### WORK INSTRUCTIONS:
A - From the forum thread, duplicate everything from "You're one of" down to "is gets out.".
B - In the forum thread, which two debates does Warped9 remember as especially heated?

### PASSAGE SHOWN:
++++

Oh, c'mon, now... ask us about whether the main power generation occurs in the nacelles or in the secondary hull... puh-LEASE? Gotta keep this place lively, after all! :dude:


----------



## Captain April (May 1, 2004)

You're one of those "scorched earth" goons, aren't ya?


----------



## Warped9 (Sep 12, 2003)

Granted these discussions aren't as heated as I've seen them in years past. At this point everyone has pretty much staked their position and (mostly) given up trying to persuade everyone else.

I remember the heated debates---hell arguments---about ENT's legitimacy when it came out and was running. I remember because I was neck deep in it. The other one that comes to mind was in regard to ST09 and the JJverse, though that one will likely resurface once the sequel is gets out.

Those discussions make the tech issues look like polite society tea get-togethers.


----------



## Captain April (May 1, 2004)

On some boards, like TrekBBS, the smoke is still rising from the rubble, lo, these many years later...

++++

### DATA EXTRACT:

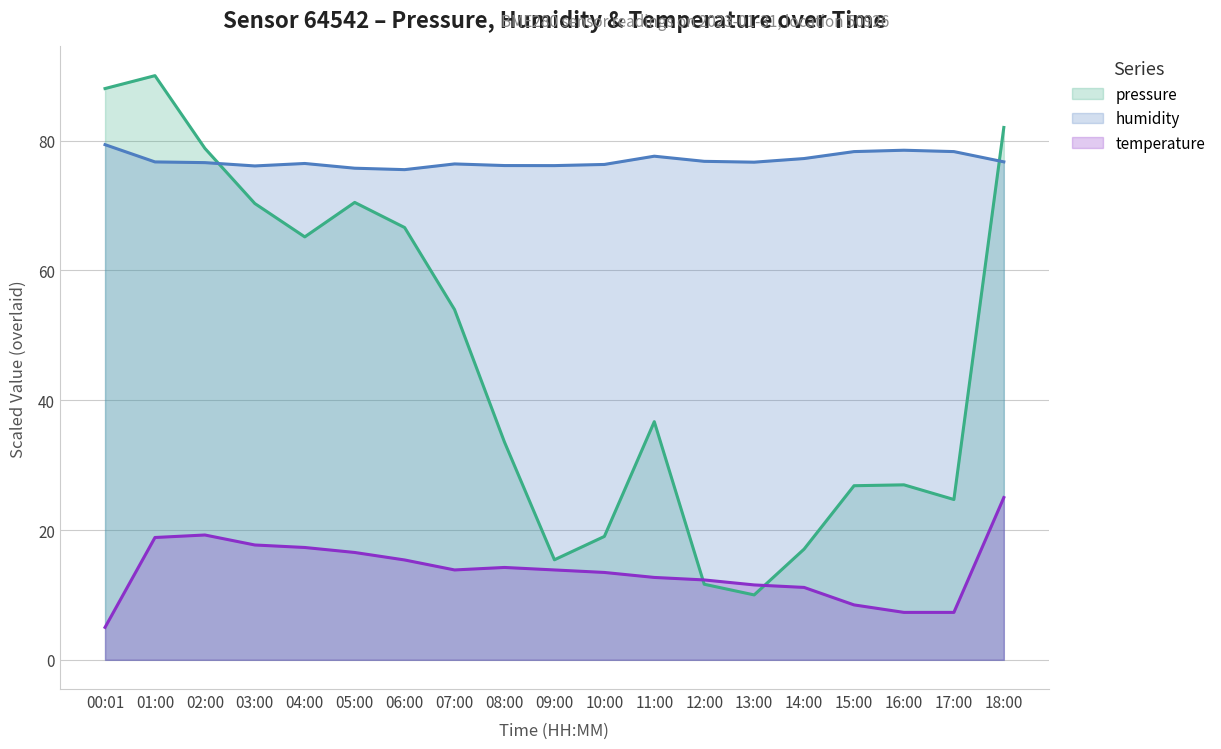

Reading left to right, list all the values displayed in this chart.

pressure: 88.0	90.0	78.8	70.3	65.2	70.5	66.6	54.0	33.5	15.4	19.0	36.7	11.6	10.0	17.1	26.8	27.0	24.7	82.0
humidity: 79.4	76.7	76.6	76.1	76.5	75.7	75.5	76.4	76.2	76.1	76.3	77.6	76.8	76.7	77.2	78.3	78.5	78.3	76.7
temperature: 5.0	18.8	19.2	17.7	17.3	16.5	15.4	13.8	14.2	13.8	13.5	12.7	12.3	11.5	11.2	8.5	7.3	7.3	25.0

++++

### RESPONSES FOR EACH TASK:
A -
You're one of those "scorched earth" goons, aren't ya?


----------



## Warped9 (Sep 12, 2003)

Granted these discussions aren't as heated as I've seen them in years past. At this point everyone has pretty much staked their position and (mostly) given up trying to persuade everyone else.

I remember the heated debates---hell arguments---about ENT's legitimacy when it came out and was running. I remember because I was neck deep in it. The other one that comes to mind was in regard to ST09 and the JJverse, though that one will likely resurface once the sequel is gets out.

B - The debates about ENT's legitimacy and about ST09 and the JJverse.